[Extra Chapter] #1

1.7K 110 5
                                    

Angin malam terasa menyapu lembut kulit wajah mereka berdua. Dengan cokelat panas yang menemani, Renjun dan Zahra tengah berada di balkon. Pemandangan langit malam kali ini indah daripada biasanya. Bintang malam dengan sinar bulan yang memancar membuat siapapun nyaman memandangnya.


"Dari dulu suasana ini yang pingin banget gue rasain. Berdua sama lo sambil nikmatin malam indah."

Zahra menatap sendu laki-laki di sampingnya yang terus menengadah memandang langit.

"Impian sederhana itu akhirnya terwujud sekarang, Ra. Setelah tiga tahun kita putus. Kalau diingat-ingat gue bodoh banget waktu itu percaya sama bukti palsu."

"Udah, jangan diinget. Lo jangan lupa gue udah sama Jeno sekarang."

Renjun mendengus dan mengangkat cangkir hangatnya untuk bisa menyesap minuman cokelat tersebut.

"Gue pasti inget soal itu. Tapi apa lo yakin kalau dia benar-benar udah sembuh?"

Zahra mengerutkan keningnya, "Maksudnya? Bukannya lo udah lihat sendiri kondisi Jeno yang udah membaik bahkan sangat-sangat baik itu."

"Iya, tapi lo harus waspada aja, yang gue dengar dari anak Psikolog, OCD nggak akan pernah bisa disembuhkan."

Senyum tipis mulai terlihat di wajah Zahra.

"Gue tahu, tapi gue akan berusaha semaksimal mungkin untuk sembuhkan Jeno dengan cara gue sendiri, sekalipun ilmu kedokteran bilang mustahil."

Sepasang tangan melingkar di bahu Zahra dari belakang. Aroma mint dan maskulin mulai memasuki indera penciuman gadis itu. Tetes air jatuh tepat di tangan kanan Zahra kala sebuah kepala bersandar di bahunya.

"Jeno?" Zahra cukup terkejut akan kehadiran Jeno begitupun dengan Renjun.

"Jen, sorry. Gue nggak bermaksud-"

Jeno bangkit dari posisinya dan merengkuh bahu Zahra untuk tetap berada dalam dekapannya. Senyum manis yang mampu membuat matanya menyipit dan membentuk bulan sabit mulai terlihat.

"Lo nggak perlu minta maaf, justru gue berterimakasih karena berkat lo, gue jadi tahu kalau Zahra beneran tulus dan bukan kasihan."

"Ngomong apa kamu? Mana mungkin aku terima lamaran kamu karena kasihan." Jeno mengacak puncak kepala Zahra gemas membuat Renjun menatap ke arah lain dengan posisi tetap meminum cokelat panasnya.

"Kayaknya gue bakalan jadi nyamuk, gue masuk dulu deh. Silahkan tuan dan nyonya lanjutkan uwu-uwunya." Selepas Renjun hilang dari pandangan Jeno dan Zahra.

Laki-laki itu menuntun agar Zahra menghadap ke depan lagi sedangkan dirinya memberikan backhug dan tetap menjaga agar berat badannya tidak membebani Zahra.

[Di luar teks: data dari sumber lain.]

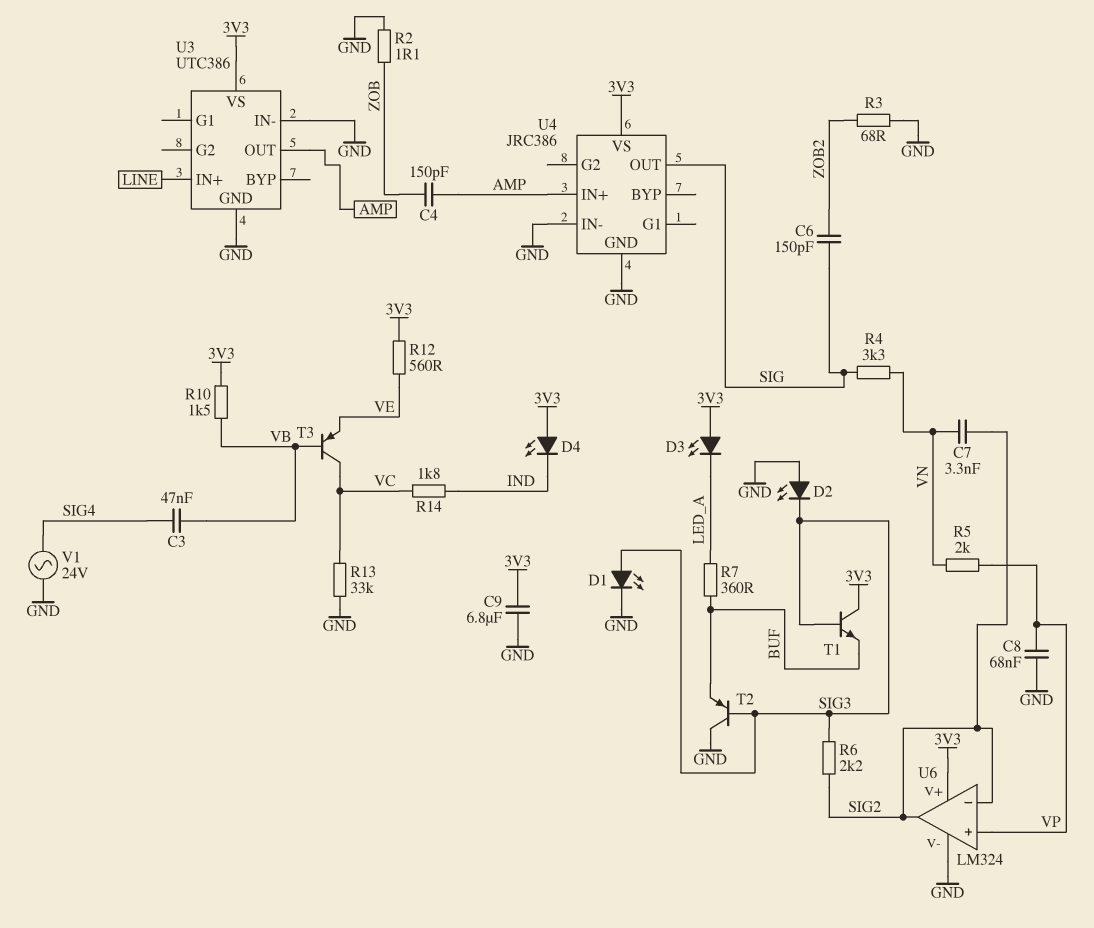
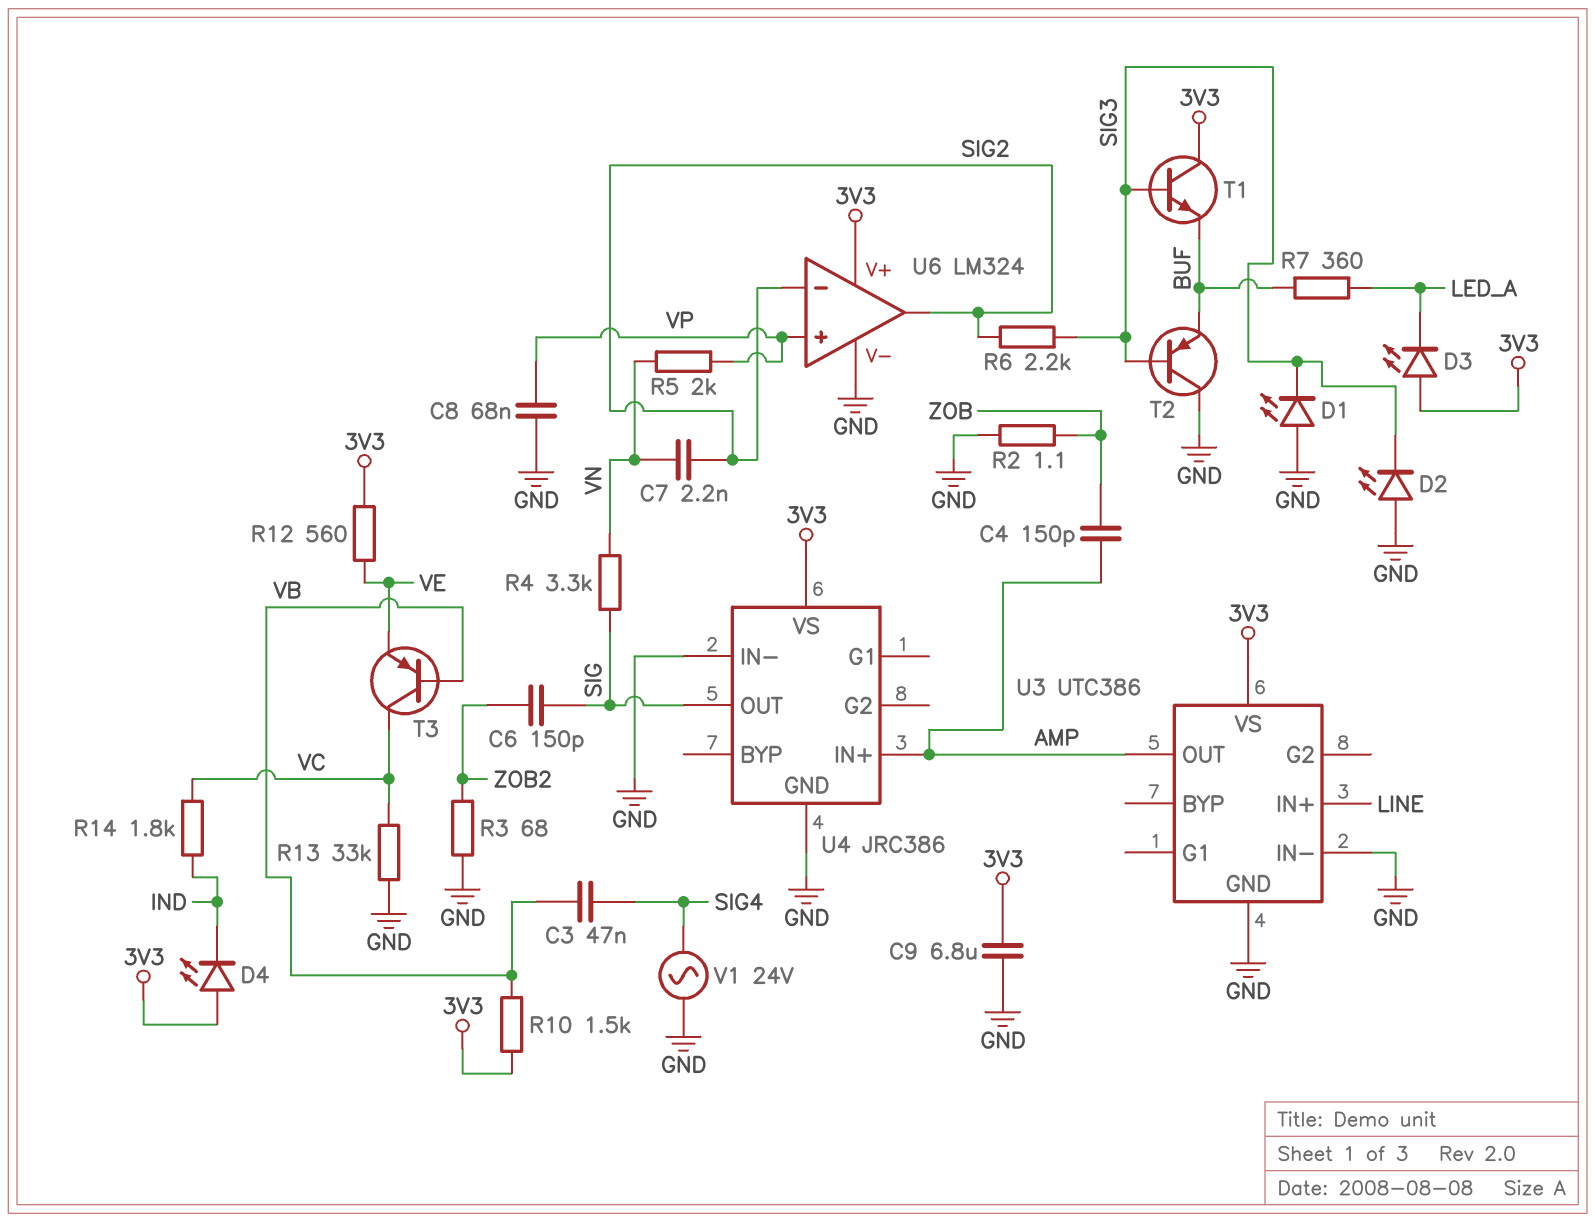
C7: 3.3nF (SIG2, VN) -> 2.2nF (SIG2, VN)
D1: LED (A SIG3, K GND) -> LED (A GND, K SIG3)

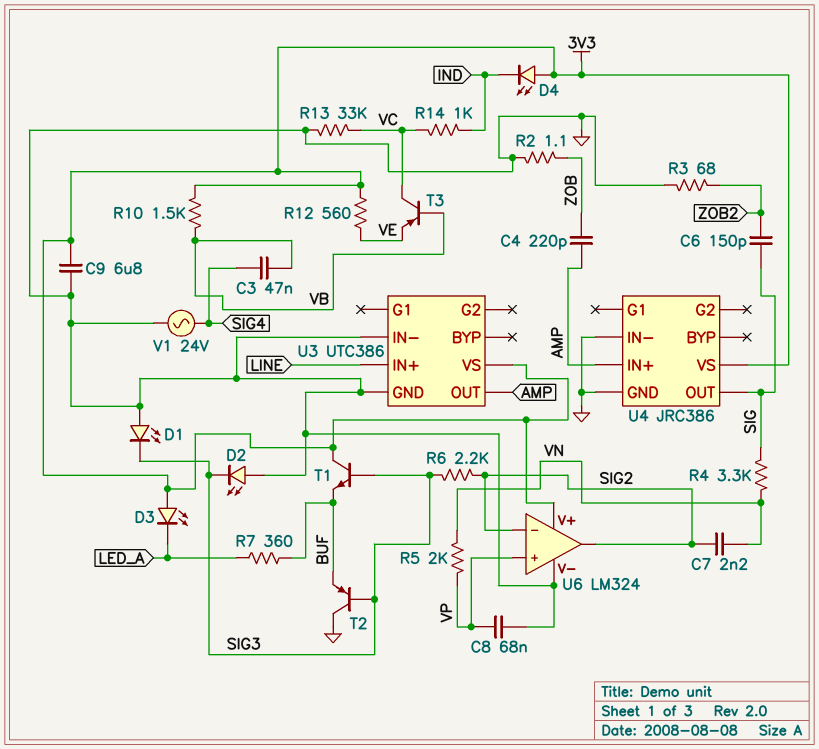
C4: 150pF (AMP, ZOB) -> 220pF (AMP, ZOB)
R14: 1.8k (IND, VC) -> 1k (IND, VC)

"Mode manjanya kumat ya? Mau apa?" tembak Zahra setelah meletakkan cangkirnya di meja samping, lalu mengusap lembut lengan Jeno yang melingkar di perutnya.

"Besok kita tunangan."

"Hm," gumam gadis itu.

"Kamu nggak deg-degan gitu?"

Zahra tertawa kecil dan menatap ke samping sampai dia mampu melihat raut wajah Jeno yang berubah 180° jika dalam mode manja seperti ini.

"Jelas aku gugup, takut kamu salah ucap nama."

"Kok gitu?" sulut Jeno.

"Siapa tahu kan nama Sheerin keselip pas kamu mau masang cincin."

"Ra." Wajah Jeno sudah tidak bersahabat lagi. Bahkan pelukannya mulai mengendur.